-- Extract to read --
..........
Wednesday, October 16, 2019 | Review

Another year of Fantastic Fest has come and gone, which means their best-of horror picks should be hitting screens very soon. Reporting for Rue Morgue is Ariel Fisher with her selection reviews of what we should all be looking out for. 

The Pool

What do you get when you trap a diabetic man in an empty Olympic-sized swimming pool with his concussed, pregnant girlfriend, a couch, an old Pizza Hut pizza, and a crocodile? You get The Pool, the latest film from Thai writer/director Ping Lumpraploeng. After wrapping production on his latest assignment, Day (Theeradej Wongpuapan) decides to take a dip in the abandoned Olympic-sized swimming pool that served as the commercial’s set. But there’s a problem – he’s fallen asleep while the pool was draining and can’t get out. Through a series of absurd, almost Rube-Goldbergian events, the situation gets substantially worse over the course of seven days, including the introduction of a rogue crocodile. Questionable CGI aside, The Pool is funnier than it intends to be with a strange pro-life subplot, random endorsement deal, and a real fetish for melodrama. Though viewer beware: the film contains a particularly shocking dog death.
..........
-- Recorded information --

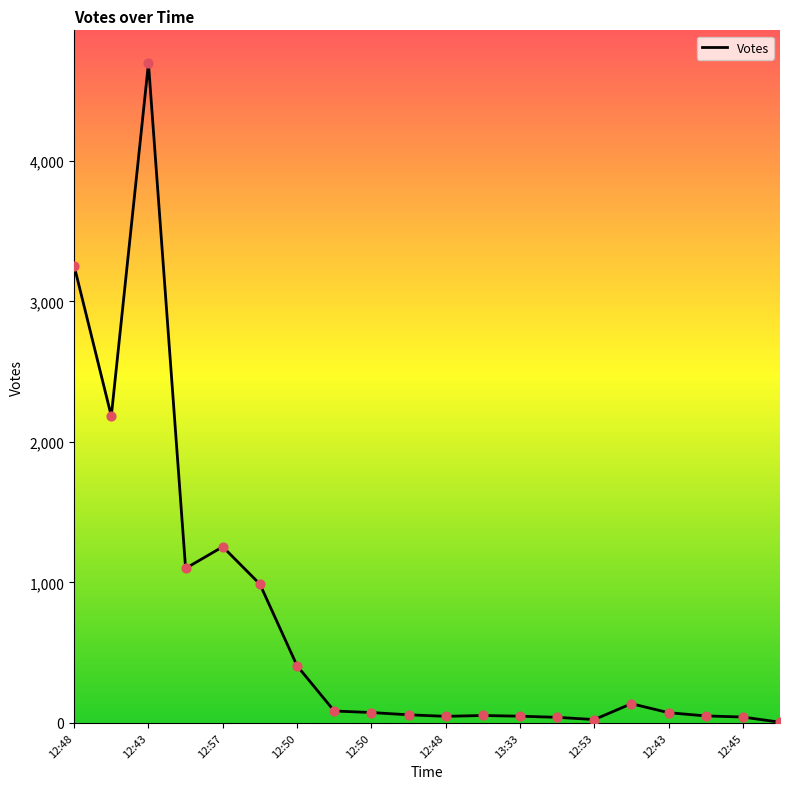

What is the difference between the maximum and minimum values?

4690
..........
-- Assignment --
Carry the Fantastic Fest horror review, which precedes the lines, forward from its final sentence.

-- Your response --
The Other Lamb

In The Other Lamb, writer C.S. McMullen and director Malgorzata Szumowska approach cult horror with a powerful feminist lean. The film is about an all-female alternative religion – read: a cult – known as the Flock. Lead by a man known only as Shepherd (Michiel Huisman), the group navigates life by way of extreme, oppressive rules that would be very well received in Gilead. We follow a young woman by the name of Selah (Raffey Cassidy), born into the Flock, as she navigates the only world she’s ever known, the advice and opinions of a heretic (Denise Gough), and her steadily changing opinion of her world. Beautifully shot, The Other Lamb is a horrific allegory for the societal indoctrination of fear in women’s lives and a system that raises us to believe we are less than.    

 

We Summon The Darkness

Marc Meyers and Alan Trezza’s film about the capitalization of satanic panic features a trio of metal-loving heroines who aren’t all they seem to be. After meeting three guys at a local show and bringing them back to Alexis’ (Alexandra Daddario) parent’s place for a night of drinking, everything goes sideways. Unfortunately, so does the plot. Trezza’s script painted the story into a corner, revealing the big twist too early, thus necessitating the leading women’s descent into backstabbing, bickering female stereotypes. Daddario (also an executive producer), Maddie Hasson, and Amy Forsyth are fantastic as terrible trifecta with killer chemistry from start to finish. The first act is pure gold, a well-paced flick with excellent dialogue and perfect tone. Sadly, that doesn’t sustain the film into the final act, as the pacing loses its footing, the plot gets messy, and the tone loses focus. Regardless of its minor flaws, We Summon The Darkness is a fun flick well worth checking out.